There are also quotes from the fantasy-prone publicist Boris Sokolov, author of the 1996 Bulgakov Encyclopedia:
"The process of a dog's transformation into a human covers the period from December 24 to January 6, from Catholic to Orthodox Christmas Eve... The new man Sharikov is born on the night of January 6-7 - on Orthodox Christmas. But Polygraph Polygraphovich is not the incarnation of Christ, but of the devil."
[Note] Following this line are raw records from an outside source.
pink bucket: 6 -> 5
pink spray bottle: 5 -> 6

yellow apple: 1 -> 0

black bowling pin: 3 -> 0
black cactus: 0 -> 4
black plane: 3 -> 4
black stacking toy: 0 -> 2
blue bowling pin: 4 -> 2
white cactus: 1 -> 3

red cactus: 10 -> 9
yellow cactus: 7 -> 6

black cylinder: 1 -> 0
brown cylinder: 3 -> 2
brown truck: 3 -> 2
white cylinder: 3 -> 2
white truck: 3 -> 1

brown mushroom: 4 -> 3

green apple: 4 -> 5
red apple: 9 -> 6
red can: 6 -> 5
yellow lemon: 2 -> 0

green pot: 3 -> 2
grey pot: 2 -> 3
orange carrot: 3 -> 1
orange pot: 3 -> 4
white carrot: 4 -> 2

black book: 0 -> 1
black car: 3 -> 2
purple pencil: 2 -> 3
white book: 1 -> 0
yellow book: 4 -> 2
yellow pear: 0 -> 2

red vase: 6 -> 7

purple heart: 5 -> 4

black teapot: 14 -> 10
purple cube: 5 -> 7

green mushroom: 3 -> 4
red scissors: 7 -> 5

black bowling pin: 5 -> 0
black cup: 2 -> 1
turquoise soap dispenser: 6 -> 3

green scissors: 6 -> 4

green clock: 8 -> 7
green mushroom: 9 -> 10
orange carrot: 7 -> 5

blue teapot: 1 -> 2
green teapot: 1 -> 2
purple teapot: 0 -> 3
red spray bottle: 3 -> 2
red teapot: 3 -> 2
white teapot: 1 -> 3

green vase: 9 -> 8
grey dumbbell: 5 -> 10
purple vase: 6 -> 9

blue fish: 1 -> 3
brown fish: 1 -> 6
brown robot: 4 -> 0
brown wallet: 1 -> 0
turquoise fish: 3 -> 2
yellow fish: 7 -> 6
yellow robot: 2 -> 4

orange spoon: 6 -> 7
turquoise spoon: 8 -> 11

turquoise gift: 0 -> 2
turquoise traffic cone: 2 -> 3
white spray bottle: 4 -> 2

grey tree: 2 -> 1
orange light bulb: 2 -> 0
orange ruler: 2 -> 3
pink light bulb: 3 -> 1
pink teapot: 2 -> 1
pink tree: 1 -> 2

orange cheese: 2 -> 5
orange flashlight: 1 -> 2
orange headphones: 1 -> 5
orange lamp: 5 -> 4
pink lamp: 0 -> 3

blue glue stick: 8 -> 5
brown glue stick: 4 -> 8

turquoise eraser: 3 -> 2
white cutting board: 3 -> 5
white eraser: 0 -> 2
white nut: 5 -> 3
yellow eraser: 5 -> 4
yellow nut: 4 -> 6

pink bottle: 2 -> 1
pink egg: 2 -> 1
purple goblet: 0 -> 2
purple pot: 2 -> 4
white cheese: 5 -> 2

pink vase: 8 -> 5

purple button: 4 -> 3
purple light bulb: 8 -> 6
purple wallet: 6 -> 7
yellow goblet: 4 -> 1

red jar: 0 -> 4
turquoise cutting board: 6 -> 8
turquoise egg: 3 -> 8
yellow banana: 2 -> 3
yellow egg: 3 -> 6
But beyond the mystical and conspiracy theories, Bortko's film itself, and along with it the original source, became not just one of the many "revelations" of the perestroika era, but also remained in memory for decades, now becoming a source of memes and videos on social networks.
Sharikov and Shvonder are mentioned in everyday conversations in Russia much more often than Pechorin and Chatsky. It is impossible to imagine Russians without “Heart of a Dog” in a hundred years. Even those who have not read it. After all, they also know what “Abyrvalg” is and that the word “suffocated” is pronounced eight times. The question of whether it is possible to change and improve human nature by “humanizing the beast” remains open in the 21st century.